Slide 22 - Quizvraag


Het Nederlandse volk gaat steeds vaker op vakantie naar België.
België is:
A
vz
B
ww
C
bn
D
zn

Slide 23 - Quizvraag

Vanwege de kou zijn er in maart 2018 minder vlinders waargenomen dan in dezelfde maand een jaar eerder.
- 2018 is een.....?
A
bepaald hoofdtelwoord
B
onbepaald hoofdtelwoord
C
bepaald rangtelwoord
D
onbepaald rangtelwoord

Slide 24 - Quizvraag

Vanwege de kou zijn er in maart 2018 minder vlinders waargenomen dan in dezelfde maand een jaar eerder.
- minder is een.....?
A
bepaald hoofdtelwoord
B
onbepaald hoofdtelwoord
C
bepaald rangtelwoord
D
onbepaald rangtelwoord

Slide 25 - Quizvraag

Zes soorten zijn helemaal nog niet gezien dit jaar en van andere soorten zijn de aantallen tachtig procent lager dan in het jaar ervoor.

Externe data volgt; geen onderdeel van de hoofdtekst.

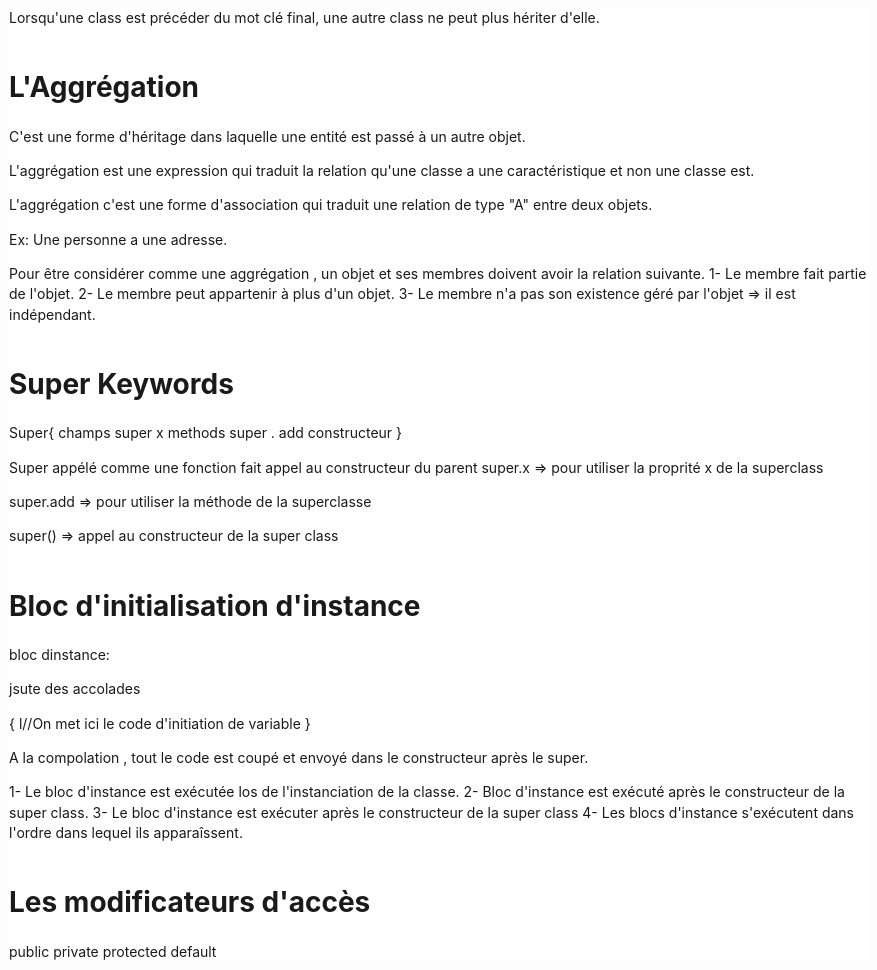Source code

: Lorsqu'une class est précéder du mot clé final, une autre class ne peut plus hériter d'elle.

# L'Aggrégation

C'est une forme d'héritage dans laquelle une entité est passé à un autre objet.

L'aggrégation est une expression qui traduit la relation qu'une classe a une caractéristique et non une classe est.

L'aggrégation c'est une forme d'association qui traduit une relation de type "A" entre deux objets.

Ex: Une personne a une adresse.

Pour être considérer comme une aggrégation , un objet et ses membres doivent avoir la relation suivante. 
1- Le membre fait partie de l'objet.
2- Le membre peut appartenir à plus d'un objet.
3- Le membre n'a pas son existence géré par l'objet => il est indépendant.


# Super Keywords

Super{
    champs super x
    methods super . add
    constructeur
}

Super appélé comme une fonction fait appel au constructeur du parent super.x => pour utiliser la proprité x de la superclass

super.add => pour utiliser la méthode de la superclasse

super() => appel au constructeur de la super class

# Bloc d'initialisation d'instance

bloc dinstance: 

jsute des accolades

{
    l//On met ici le code d'initiation de variable
}

A la compolation , tout le code est coupé et envoyé dans le constructeur après le super.


1- Le bloc d'instance est exécutée los de l'instanciation de la classe.
2- Bloc d'instance est exécuté après le constructeur de la super class.
3- Le bloc d'instance est exécuter après le constructeur de la super class
4- Les blocs d'instance s'exécutent dans l'ordre dans lequel ils apparaîssent.

# Les modificateurs d'accès 
public
private
protected
default
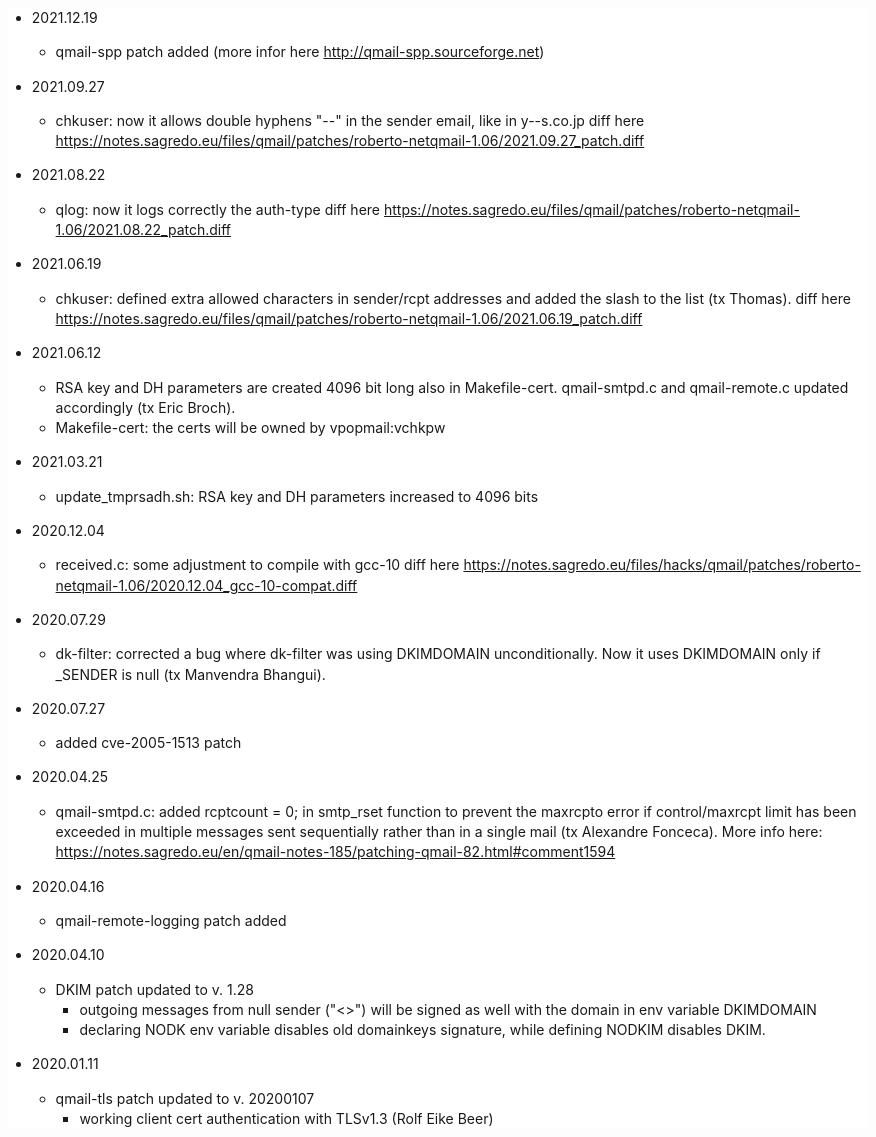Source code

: - 2021.12.19
  - qmail-spp patch added (more infor here http://qmail-spp.sourceforge.net)

- 2021.09.27
  - chkuser: now it allows double hyphens "--" in the sender email, like in y--s.co.jp
 diff here https://notes.sagredo.eu/files/qmail/patches/roberto-netqmail-1.06/2021.09.27_patch.diff

- 2021.08.22
  - qlog: now it logs correctly the auth-type
 diff here https://notes.sagredo.eu/files/qmail/patches/roberto-netqmail-1.06/2021.08.22_patch.diff

- 2021.06.19
  - chkuser: defined extra allowed characters in sender/rcpt addresses and added the slash to the list (tx Thomas).
 diff here https://notes.sagredo.eu/files/qmail/patches/roberto-netqmail-1.06/2021.06.19_patch.diff

- 2021.06.12
  - RSA key and DH parameters are created 4096 bit long also in Makefile-cert. qmail-smtpd.c and qmail-remote.c
 updated accordingly (tx Eric Broch).
  - Makefile-cert: the certs will be owned by vpopmail:vchkpw

- 2021.03.21
  - update_tmprsadh.sh: RSA key and DH parameters increased to 4096 bits

- 2020.12.04
  - received.c: some adjustment to compile with gcc-10
 diff here https://notes.sagredo.eu/files/hacks/qmail/patches/roberto-netqmail-1.06/2020.12.04_gcc-10-compat.diff

- 2020.07.29
  - dk-filter: corrected a bug where dk-filter was using DKIMDOMAIN unconditionally. Now it uses DKIMDOMAIN
 only if _SENDER is null (tx Manvendra Bhangui).

- 2020.07.27
  - added cve-2005-1513 patch

- 2020.04.25
  - qmail-smtpd.c: added rcptcount = 0; in smtp_rset function to prevent the maxrcpto error if control/maxrcpt limit
 has been exceeded in multiple messages sent sequentially rather than in a single mail (tx Alexandre Fonceca).
 More info here: https://notes.sagredo.eu/en/qmail-notes-185/patching-qmail-82.html#comment1594

- 2020.04.16
  - qmail-remote-logging patch added

- 2020.04.10
  - DKIM patch updated to v. 1.28
    - outgoing messages from null sender ("<>") will be signed as well with the domain in env variable DKIMDOMAIN
    - declaring NODK env variable disables old domainkeys signature, while defining NODKIM disables DKIM.

- 2020.01.11
  - qmail-tls patch updated to v. 20200107
    - working client cert authentication with TLSv1.3 (Rolf Eike Beer)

- Hoeveel telwoorden heeft deze zin?
A
1 telwoord
B
2 telwoorden
C
3 telwoorden
D
4 telwoorden

Slide 26 - Quizvraag

Deze vlinders waren tijdens sommige warmere dagen in maart actief.
- sommige is een.....?
A
bepaald hoofdtelwoord
B
onbepaald hoofdtelwoord
C
bepaald rangtelwoord
D
onbepaald rangtelwoord

Slide 27 - Quizvraag

De vliegtijd van verscheidene soorten is alleen enkele weken verschoven.
- verscheidene is een.....?
- enkele is een....?
A
allebei bepaalde hoofdtelwoorden
B
allebei onbepaalde hoofdtelwoorden
C
allebei bepaalde rangtelwoorden
D
allebei onbepaalde rangtelwoorden

Slide 28 - Quizvraag

Het oranjetipje bijvoorbeeld vloog de laatste jaren vanaf half maart en had zijn piek rond de derde week van april.
- laatste is een.....?
A
bepaald hoofdtelwoord
B
onbepaald hoofdtelwoord
C
bepaald rangtelwoord
D
onbepaald rangtelwoord

Slide 29 - Quizvraag

Het oranjetipje bijvoorbeeld vloog de laatste jaren vanaf half maart en had zijn piek rond de derde week van april.
- derde is een.....?
A
bepaald hoofdtelwoord
B
onbepaald hoofdtelwoord
C
bepaald rangtelwoord
D
onbepaald rangtelwoord

Slide 30 - Quizvraag

In welk antwoord is er geen sprake van een vragend voornaamwoord?
A
Wie
B
Wat
C
Welke
D
Waarom

Slide 31 - Quizvraag

Om welk werkoord gaat het hier?

Hij is gisteren gevallen.
is=
A
zww
B
hww

Slide 32 - Quizvraag

Om welk werkoord gaat het hier?

Hij is gisteren gevallen.
gevallen=
A
zww
B
hww

Slide 33 - Quizvraag

Om welk werkoord gaat het hier?

Ik vind hem heel aardig
vind =
A
zww
B
hww

Slide 34 - Quizvraag

Benoem alle woordsoorten in deze zin:
De docent toonde de som voor de tweede keer aan hem.

Slide 35 - Open vraag

Benoem alle woordsoorten in deze zin:
Met welke game heeft Joep jou gisteren eigenlijk verslagen?